Palestinians believe that the colonial reality imposed on them cannot be accepted or endured, it must be confronted. The presence of hope does not mean adapting to this reality; it means rejecting it. Hope here is not an emotional feeling, but a conscious stance and an act of resistance.
To have hope is to refuse the normalization of this reality. And in order to confront it, hope must remain, because without hope there is no life and no steadfastness. Hope affirms our inner existence, prevents us from breaking, and gives us the strength to continue.
Hope grows from the act of rejecting this reality. Its absence, on the other hand, implies acceptance and that is a tragedy. All our steadfastness is built on hope, and all our continuation depends on it. That is why hope must remain alive, no matter how harsh the reality is.
At the same time, the daily hardships people live under—occupation, poverty, loss, repression, and closed horizons—understandably shape their emotional state. It is true that you may see people who appear exhausted, discouraged, or even hopeless on the surface. This does not mean that hope is absent; it means that hope exists under pressure.
As Mahmoud Darwish wrote, “We love life if we find a way to it.” This love of life is not denial of pain, it is resistance to it. People may look tired, but they continue to live, to love, to raise their children, to plant their land, and to remain. And this, in itself, is hope.
And then she shared the following poem.
“And We Love Life” And we love life if we find a way to it. We dance in between martyrs and raise a minaret for violet or palm trees. We love life if we find a way to it. And we steal from the silkworm a thread to build a sky and fence in this departure. We open the garden gate for the jasmine to go out as a beautiful day on the streets. We love life if we find a way to it. And we plant, where we settle, some fast growing plants, and harvest the dead. We play the flute like the color of the faraway, sketch over the dirt corridor a neigh. We write our names one stone at a time, O lightning make the night a bit clearer. We love life if we find a way to it… —Mahmoud Darwish


This reframing of hope as active rejection rather than passive waiting cuts deep. The idea that steadfastness itself constitutes hope, even when people look exhausted is powerful. Reminded me of similar dynamics I've seen in other contexts where maintaining daily routines under occupation becomes its own form of resistence.
An incredibly beautiful transformative statement.

:: Information shown ::
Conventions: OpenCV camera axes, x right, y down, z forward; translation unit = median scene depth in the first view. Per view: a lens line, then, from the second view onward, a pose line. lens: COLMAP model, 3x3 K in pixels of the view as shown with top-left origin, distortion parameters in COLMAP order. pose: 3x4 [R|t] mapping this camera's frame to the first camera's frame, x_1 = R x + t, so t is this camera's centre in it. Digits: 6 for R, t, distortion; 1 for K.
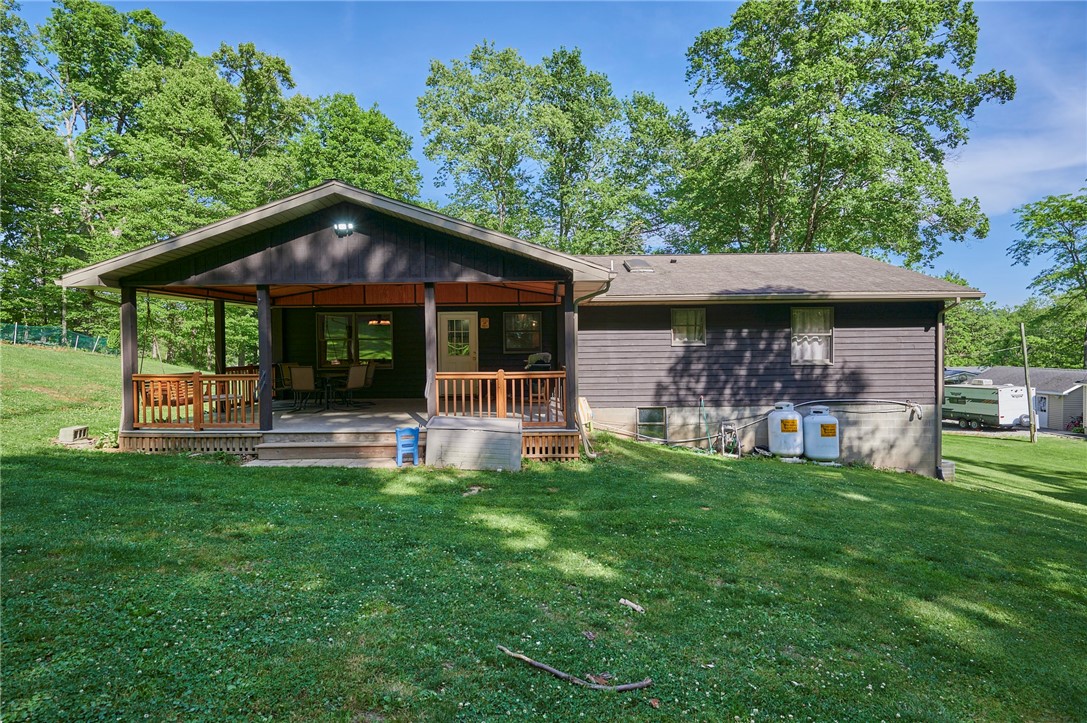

:: Exercise directions ::
For each statement, answer yes or no on whether it agrees with the text on hope, and quote the words of the text that decide it. 1. The text describes hope as an emotional feeling. 2. The text holds that the absence of hope implies acceptance. 3. The text says that people continue to plant their land. The data has no connection to the text on hope.

:: Output for this exercise ::
1. No: "Hope here is not an emotional feeling, but a conscious stance and an act of resistance."
2. Yes: "Its absence, on the other hand, implies acceptance and that is a tragedy."
3. Yes: "People may look tired, but they continue to live, to love, to raise their children, to plant their land, and to remain."